__Document segment__
--------------------------------------------------

Find $t$, as $N=4000e^{\frac{-t}{50}}$

Question

The number of radioactive units in a sample initially containing 4000 units is given by $N=4000e^{\frac{-t}{50}}$. (t in years). Determine how many years have passed when the number of units is decreasing by 15units per annum.

How do you even start? A geometric sequence?? I tried everything and none of them work!

Answer 1

If we are interested to the instantaneous rate then the solution is given by

$$N'(t)=15$$

otherwise, if we are interested to the discrete rate, we have that

$$\Delta N=4000e^{\frac{-t}{50}}-4000e^{\frac{-(t+1)}{50}}=15$$

$$e^{\frac{-t}{50}}\left(1-e^{-\frac{1}{50}}\right)=\frac{15}{4000}$$

$$e^{\frac{-t}{50}}=\frac{\frac{3}{800}}{\left(1-e^{-\frac{1}{50}}\right)}$$

then take $\log$ both sides.

Answer 2

Rate is $dN\over dt$ $=-\frac{4000}{50}e^{-t\over 50}$. We must find $t$ for which this is equal to $15$.

So, we have

$$e^{-t\over 50} = \frac{15}{80}$$

$$\implies-t = 50\log{15\over 80}$$

$$\implies\boxed{t \approx 83.69882\text{ years}}$$

--------------------------------------------------

__Information__
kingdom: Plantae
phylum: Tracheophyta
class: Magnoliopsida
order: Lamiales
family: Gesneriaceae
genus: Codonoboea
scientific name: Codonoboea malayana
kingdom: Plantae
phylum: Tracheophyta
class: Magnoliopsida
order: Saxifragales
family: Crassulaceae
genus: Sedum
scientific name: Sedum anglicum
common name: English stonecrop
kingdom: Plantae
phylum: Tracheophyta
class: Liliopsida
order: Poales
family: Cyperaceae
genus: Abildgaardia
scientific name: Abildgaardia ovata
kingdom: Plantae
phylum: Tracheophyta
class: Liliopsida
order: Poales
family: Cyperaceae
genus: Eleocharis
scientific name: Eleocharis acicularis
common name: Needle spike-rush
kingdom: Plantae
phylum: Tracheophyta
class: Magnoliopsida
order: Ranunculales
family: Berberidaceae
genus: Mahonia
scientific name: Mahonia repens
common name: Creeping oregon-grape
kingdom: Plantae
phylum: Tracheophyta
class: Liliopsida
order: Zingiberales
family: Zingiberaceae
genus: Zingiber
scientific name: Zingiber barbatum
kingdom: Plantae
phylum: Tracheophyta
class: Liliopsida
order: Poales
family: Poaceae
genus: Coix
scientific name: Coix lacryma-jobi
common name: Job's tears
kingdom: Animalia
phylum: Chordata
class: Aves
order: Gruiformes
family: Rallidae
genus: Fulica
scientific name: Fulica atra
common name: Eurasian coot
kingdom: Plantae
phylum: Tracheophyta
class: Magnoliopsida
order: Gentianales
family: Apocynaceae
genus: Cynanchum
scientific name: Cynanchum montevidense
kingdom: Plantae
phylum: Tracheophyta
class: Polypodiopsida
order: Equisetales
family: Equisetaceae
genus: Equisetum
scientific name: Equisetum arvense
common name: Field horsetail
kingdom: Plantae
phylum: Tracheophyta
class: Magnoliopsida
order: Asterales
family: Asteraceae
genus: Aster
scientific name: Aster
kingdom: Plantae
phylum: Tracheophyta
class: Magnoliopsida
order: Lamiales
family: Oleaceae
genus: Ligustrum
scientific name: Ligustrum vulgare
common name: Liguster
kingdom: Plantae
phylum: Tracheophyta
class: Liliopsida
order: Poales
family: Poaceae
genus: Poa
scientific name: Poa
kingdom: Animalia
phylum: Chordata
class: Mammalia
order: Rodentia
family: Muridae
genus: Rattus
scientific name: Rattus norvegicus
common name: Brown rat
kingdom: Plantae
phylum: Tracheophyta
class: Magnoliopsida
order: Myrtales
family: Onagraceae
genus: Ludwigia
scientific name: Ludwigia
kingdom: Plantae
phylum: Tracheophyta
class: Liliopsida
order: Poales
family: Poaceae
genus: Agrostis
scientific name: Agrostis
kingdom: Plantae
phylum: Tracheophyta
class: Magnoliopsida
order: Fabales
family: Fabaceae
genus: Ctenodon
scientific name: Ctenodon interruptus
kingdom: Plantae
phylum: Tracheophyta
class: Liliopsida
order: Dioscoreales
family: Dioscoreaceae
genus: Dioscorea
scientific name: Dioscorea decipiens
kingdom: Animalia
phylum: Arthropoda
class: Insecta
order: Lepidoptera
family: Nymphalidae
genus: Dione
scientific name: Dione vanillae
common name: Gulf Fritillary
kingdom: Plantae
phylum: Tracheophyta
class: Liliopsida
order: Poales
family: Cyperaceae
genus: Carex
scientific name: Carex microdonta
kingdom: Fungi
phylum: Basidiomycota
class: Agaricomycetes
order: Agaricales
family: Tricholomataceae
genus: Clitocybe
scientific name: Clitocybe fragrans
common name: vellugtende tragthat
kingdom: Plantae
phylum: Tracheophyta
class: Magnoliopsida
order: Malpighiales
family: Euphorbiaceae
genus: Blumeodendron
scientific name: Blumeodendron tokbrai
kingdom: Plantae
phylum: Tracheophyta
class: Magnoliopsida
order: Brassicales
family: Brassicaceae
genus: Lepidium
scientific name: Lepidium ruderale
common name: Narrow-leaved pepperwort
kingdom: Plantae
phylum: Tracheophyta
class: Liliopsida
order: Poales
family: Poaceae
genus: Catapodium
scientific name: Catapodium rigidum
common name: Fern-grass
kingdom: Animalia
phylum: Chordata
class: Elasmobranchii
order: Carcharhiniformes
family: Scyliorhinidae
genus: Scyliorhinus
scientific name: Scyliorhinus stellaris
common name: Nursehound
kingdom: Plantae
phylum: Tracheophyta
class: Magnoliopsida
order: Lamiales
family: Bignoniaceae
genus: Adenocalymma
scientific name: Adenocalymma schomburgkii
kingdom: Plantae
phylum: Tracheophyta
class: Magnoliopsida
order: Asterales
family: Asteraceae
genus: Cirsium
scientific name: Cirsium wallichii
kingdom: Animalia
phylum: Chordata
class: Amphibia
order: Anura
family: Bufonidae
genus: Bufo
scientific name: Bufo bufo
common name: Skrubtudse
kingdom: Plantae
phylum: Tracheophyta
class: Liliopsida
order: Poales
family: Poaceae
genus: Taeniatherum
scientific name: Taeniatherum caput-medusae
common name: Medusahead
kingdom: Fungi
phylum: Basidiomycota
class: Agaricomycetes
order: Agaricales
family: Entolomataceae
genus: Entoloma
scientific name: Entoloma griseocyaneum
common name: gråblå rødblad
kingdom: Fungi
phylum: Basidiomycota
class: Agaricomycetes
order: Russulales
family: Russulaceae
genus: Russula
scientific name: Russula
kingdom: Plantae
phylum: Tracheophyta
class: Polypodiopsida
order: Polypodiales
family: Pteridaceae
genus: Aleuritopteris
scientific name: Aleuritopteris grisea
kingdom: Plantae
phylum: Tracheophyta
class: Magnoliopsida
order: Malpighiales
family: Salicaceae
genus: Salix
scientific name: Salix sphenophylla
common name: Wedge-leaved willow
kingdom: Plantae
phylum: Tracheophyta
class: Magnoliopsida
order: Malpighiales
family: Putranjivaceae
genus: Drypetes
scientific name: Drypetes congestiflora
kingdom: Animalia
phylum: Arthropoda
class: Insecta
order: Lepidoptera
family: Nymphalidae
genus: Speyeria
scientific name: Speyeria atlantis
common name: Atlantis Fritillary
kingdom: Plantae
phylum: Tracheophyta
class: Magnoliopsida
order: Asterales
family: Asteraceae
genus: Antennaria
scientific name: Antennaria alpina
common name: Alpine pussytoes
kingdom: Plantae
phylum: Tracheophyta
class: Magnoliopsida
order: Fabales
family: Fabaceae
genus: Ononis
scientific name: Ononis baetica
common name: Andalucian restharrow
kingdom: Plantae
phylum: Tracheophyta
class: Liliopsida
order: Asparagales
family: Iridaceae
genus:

--------------------------------------------------

__Task goal__
Print the passage of the radioactive decay thread starting at "The number of radioactive" and ending at "of them work!", copying it word for word. You will not need the data for this exercise.

__Exercise output__
The number of radioactive units in a sample initially containing 4000 units is given by $N=4000e^{\frac{-t}{50}}$. (t in years). Determine how many years have passed when the number of units is decreasing by 15units per annum.

How do you even start? A geometric sequence?? I tried everything and none of them work!